33 L'ipotesi della conflittualità tra ruoli, che si trova anche nel pensiero di Turner, viene superata da Goffman attraverso il concetto di “distanza dal ruolo”, un processo che permette all'individuo di staccarsi da ruoli in conflitto, distinguere tra i personaggi che di volta in volta egli interpreta e gestire gli aspetti divergenti del proprio sé senza arrivare a comportamenti devianti, collocandosi in uno spazio intermedio tra le aspettative normative – che definiscono i ruoli e le identità annesse – e l'immagine proiettata di sé (Ibid.).
Goffman, se per certi versi è vicino alla prospettiva interazionista, non è collocato in tale corrente di pensiero, e la stessa Sciolla (1983a) sottolinea la diversità di fondo tra la prospettiva d'analisi di questo autore e quella dell'interazionismo simbolico: Goffman non si limita ad affermare che l'identità è influenzata dai rapporti sociali con gli “altri significativi”, sulla base dei quali le identità si sviluppano e si negoziano, egli sostiene che il sé è creato “localmente” nel rituale dell'interazione, e per tale ragione non esiste un'identità precedente all'interazione perché essa non è stabile e duratura ma è il prodotto della scena rappresentata. L'identità si produce e riproduce nelle interazioni sociali della vita quotidiana, non si lega alla persona, ma emerge dalla situazione sociale (Goffman 1969[1959]; Sciolla 1983a).
Se si considera l'identità, in accordo con questa prospettiva, come un sé molteplice, il “principio di integrazione” (Sciolla 1983a) non porta ad un'identità unitaria e coerente, com'era nella lettura strutturalfunzionalista, perché il legame tra diversi sé contemporanei - “sincronica” - e tra sé successivi - “diacronica” - in questo paradigma è debole e non elimina le incongruenze. La dinamica di integrazione si realizza però attraverso altre funzioni, come quella di ordinamento simbolico e di continuità temporale svolta dalla memoria, che concilia gli eventi passati e gli elementi discordanti dell'esperienza, sulla base di un progetto identitario che comprende il passato ed è rivolto al presente e al futuro12.
12 Anselm Strauss sottolinea la funzione della memoria nel riconciliare elementi discordanti in un quadro simbolico in cui la continuità temporale riesce a reinterpretare e dare coerenza a fattori contrastanti.
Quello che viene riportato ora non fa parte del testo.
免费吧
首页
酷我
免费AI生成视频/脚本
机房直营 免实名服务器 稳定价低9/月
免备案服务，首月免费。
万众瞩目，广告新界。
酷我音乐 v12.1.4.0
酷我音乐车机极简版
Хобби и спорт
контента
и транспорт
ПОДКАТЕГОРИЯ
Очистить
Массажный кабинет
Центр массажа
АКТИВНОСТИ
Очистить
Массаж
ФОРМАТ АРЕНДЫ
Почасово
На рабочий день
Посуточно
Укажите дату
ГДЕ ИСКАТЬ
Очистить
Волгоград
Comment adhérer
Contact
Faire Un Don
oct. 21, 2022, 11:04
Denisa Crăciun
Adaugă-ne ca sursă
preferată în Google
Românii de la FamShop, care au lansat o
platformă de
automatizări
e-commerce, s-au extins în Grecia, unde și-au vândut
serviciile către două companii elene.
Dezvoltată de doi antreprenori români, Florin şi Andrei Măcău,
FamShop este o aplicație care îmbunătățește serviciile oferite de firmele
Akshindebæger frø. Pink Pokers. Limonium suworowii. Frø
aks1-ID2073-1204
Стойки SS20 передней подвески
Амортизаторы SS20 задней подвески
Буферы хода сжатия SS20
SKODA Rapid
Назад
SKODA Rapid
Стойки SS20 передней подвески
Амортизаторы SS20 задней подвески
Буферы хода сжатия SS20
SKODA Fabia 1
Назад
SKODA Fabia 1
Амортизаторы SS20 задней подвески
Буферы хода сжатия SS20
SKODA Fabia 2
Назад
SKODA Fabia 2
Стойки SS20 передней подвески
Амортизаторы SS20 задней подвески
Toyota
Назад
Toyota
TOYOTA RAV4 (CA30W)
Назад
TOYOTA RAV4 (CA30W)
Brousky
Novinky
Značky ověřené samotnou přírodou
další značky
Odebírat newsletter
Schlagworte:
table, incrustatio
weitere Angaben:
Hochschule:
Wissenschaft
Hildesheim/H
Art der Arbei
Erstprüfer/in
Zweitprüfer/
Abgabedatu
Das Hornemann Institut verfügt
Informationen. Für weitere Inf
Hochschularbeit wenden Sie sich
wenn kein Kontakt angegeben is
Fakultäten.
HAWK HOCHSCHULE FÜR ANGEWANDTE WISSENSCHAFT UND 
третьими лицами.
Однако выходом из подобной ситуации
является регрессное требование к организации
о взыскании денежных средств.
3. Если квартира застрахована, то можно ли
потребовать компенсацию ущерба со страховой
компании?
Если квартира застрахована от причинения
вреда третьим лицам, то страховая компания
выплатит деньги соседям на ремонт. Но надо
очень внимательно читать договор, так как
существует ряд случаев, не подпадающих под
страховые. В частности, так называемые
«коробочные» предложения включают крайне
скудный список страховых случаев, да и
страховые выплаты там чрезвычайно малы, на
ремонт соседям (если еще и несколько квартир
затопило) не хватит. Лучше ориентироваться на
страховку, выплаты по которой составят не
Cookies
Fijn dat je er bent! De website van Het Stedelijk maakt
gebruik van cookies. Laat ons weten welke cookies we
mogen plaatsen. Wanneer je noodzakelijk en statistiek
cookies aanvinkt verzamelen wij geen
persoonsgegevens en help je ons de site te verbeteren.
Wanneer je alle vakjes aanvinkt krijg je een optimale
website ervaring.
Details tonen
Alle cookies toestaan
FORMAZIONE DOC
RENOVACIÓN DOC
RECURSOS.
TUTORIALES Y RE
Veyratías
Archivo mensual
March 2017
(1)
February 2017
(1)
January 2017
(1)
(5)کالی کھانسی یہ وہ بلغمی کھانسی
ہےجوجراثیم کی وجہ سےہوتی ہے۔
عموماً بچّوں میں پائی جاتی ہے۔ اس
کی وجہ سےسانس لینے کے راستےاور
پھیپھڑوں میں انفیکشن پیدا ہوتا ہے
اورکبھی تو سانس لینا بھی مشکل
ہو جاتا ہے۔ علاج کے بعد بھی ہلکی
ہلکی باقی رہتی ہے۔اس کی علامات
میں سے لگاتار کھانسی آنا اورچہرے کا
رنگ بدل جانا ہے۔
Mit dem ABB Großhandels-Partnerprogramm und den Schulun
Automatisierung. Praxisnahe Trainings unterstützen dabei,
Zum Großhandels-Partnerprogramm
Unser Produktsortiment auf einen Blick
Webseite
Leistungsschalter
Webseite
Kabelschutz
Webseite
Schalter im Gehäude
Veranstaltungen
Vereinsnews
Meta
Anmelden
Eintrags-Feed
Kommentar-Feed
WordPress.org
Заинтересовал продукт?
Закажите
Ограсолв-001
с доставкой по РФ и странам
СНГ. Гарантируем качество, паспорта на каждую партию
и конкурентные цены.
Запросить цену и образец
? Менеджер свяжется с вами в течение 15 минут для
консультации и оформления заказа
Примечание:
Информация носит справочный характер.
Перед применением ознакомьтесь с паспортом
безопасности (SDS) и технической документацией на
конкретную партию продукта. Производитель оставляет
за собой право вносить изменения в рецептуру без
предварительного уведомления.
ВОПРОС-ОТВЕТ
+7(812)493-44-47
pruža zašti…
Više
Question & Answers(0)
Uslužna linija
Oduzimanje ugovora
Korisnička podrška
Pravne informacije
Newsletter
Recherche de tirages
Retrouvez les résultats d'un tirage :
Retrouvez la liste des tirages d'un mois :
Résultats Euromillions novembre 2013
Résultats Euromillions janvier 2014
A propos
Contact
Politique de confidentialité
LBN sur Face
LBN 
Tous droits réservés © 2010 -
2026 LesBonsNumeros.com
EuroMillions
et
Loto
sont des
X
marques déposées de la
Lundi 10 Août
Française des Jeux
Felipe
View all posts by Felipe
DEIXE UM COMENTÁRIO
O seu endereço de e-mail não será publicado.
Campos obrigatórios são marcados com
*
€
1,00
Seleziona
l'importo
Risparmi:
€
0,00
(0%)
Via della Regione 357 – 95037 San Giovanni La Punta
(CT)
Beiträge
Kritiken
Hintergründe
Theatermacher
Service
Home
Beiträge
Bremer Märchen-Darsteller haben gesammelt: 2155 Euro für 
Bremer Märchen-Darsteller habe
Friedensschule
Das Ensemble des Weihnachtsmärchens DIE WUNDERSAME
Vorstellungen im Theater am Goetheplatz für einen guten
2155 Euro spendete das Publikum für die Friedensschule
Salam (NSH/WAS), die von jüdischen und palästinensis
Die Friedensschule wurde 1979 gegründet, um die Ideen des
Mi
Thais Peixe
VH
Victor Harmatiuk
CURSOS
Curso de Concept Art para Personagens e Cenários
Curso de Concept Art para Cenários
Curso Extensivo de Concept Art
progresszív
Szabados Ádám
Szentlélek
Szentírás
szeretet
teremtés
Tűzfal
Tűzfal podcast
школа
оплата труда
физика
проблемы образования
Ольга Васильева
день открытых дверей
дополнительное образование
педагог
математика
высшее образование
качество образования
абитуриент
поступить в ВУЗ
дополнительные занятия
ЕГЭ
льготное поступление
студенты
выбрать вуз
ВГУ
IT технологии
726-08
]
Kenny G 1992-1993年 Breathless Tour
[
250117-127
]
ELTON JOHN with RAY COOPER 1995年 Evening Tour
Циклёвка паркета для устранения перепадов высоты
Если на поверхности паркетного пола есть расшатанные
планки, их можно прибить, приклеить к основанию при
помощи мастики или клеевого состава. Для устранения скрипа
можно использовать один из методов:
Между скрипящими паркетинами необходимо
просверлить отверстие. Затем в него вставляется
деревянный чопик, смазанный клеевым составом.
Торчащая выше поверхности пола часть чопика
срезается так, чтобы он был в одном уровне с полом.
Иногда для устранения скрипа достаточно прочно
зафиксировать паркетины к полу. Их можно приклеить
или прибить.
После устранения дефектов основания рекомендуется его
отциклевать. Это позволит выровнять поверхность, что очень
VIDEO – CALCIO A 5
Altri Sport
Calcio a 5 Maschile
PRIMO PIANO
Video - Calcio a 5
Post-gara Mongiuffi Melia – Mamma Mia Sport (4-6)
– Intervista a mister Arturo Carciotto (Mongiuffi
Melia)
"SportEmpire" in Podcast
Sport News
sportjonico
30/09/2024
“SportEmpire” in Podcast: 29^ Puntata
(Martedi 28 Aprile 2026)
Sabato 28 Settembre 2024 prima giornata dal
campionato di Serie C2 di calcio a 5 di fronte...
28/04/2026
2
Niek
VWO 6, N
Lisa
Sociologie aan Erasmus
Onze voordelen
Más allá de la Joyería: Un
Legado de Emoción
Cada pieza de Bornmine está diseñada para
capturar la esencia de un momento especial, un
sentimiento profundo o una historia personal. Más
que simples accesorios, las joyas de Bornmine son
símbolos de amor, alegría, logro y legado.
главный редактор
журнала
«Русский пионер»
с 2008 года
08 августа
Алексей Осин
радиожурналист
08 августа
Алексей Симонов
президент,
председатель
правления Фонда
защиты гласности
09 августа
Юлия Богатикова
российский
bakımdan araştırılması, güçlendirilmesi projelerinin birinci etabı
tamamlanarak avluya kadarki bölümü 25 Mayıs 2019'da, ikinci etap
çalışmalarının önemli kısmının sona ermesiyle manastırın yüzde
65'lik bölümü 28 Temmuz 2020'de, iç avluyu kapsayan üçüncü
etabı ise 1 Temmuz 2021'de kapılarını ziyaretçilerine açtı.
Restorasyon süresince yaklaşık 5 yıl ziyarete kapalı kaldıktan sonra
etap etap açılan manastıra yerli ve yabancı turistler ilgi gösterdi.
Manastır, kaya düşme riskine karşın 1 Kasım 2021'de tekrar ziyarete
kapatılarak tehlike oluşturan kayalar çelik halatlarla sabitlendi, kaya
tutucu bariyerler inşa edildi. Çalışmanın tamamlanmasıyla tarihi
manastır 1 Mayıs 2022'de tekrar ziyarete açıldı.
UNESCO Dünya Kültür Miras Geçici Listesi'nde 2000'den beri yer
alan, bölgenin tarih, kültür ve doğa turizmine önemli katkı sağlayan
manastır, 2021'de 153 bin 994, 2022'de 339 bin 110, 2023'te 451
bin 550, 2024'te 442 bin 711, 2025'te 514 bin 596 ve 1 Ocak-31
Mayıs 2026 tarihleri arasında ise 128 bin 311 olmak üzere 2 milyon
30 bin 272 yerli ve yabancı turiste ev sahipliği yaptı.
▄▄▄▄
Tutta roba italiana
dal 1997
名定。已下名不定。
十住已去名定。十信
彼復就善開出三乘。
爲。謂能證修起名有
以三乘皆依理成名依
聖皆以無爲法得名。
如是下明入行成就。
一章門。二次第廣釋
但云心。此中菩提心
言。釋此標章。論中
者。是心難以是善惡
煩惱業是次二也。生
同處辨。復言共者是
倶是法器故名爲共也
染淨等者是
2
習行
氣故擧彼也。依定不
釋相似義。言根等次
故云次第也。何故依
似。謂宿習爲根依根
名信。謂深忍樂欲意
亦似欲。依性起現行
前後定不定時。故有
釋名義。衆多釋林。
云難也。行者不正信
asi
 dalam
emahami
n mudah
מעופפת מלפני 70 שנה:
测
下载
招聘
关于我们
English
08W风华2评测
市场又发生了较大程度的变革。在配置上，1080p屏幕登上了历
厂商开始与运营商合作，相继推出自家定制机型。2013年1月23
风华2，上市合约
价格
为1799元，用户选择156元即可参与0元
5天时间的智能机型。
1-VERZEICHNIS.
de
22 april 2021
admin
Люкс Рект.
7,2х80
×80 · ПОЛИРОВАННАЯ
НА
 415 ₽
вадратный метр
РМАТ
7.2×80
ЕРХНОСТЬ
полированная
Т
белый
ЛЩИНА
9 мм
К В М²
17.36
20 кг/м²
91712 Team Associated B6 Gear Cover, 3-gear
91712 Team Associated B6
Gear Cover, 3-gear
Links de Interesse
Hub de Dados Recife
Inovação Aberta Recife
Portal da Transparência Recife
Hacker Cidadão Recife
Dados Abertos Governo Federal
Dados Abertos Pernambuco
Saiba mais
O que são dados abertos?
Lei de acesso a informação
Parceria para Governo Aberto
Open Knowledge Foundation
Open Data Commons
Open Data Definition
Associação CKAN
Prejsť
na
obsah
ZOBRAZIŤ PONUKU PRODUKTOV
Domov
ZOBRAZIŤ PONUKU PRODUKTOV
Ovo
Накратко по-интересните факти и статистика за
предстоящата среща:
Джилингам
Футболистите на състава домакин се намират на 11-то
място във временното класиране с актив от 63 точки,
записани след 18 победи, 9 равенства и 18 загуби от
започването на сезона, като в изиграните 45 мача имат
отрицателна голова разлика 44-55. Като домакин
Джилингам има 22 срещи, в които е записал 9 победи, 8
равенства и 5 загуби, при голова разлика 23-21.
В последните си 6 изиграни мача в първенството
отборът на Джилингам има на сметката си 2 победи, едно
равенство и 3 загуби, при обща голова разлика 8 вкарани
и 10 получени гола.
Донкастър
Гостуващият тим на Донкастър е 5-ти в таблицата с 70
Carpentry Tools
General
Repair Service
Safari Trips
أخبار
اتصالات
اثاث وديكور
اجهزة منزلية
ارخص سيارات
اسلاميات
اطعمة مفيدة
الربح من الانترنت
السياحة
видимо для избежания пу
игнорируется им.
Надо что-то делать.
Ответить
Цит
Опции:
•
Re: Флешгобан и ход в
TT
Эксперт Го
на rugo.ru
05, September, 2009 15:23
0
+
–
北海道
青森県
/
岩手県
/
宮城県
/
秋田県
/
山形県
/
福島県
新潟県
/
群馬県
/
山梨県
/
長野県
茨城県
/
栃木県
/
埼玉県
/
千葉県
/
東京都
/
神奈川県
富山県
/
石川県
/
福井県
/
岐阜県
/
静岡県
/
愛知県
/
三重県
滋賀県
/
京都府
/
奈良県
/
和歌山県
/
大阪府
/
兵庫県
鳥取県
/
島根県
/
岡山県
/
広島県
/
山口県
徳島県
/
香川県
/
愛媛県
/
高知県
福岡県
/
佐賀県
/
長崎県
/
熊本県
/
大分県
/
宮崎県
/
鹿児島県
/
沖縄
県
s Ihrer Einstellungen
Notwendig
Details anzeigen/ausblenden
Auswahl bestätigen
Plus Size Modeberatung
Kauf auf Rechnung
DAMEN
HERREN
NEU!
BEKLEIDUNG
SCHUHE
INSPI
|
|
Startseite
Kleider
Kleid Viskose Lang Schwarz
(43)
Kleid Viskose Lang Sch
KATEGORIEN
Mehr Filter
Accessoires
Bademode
L'esempio più noto riportato da Strauss è quello del convertito a una setta religiosa la cui biografia appare caratterizzata da una forte discontinuità tra il “sé precedente” e il “sé successivo” alla conversione, ma la continuità temporale può portare a concepire il sé passato come preparatorio a quello futuro superando la discontinuità (Sciolla 1983a).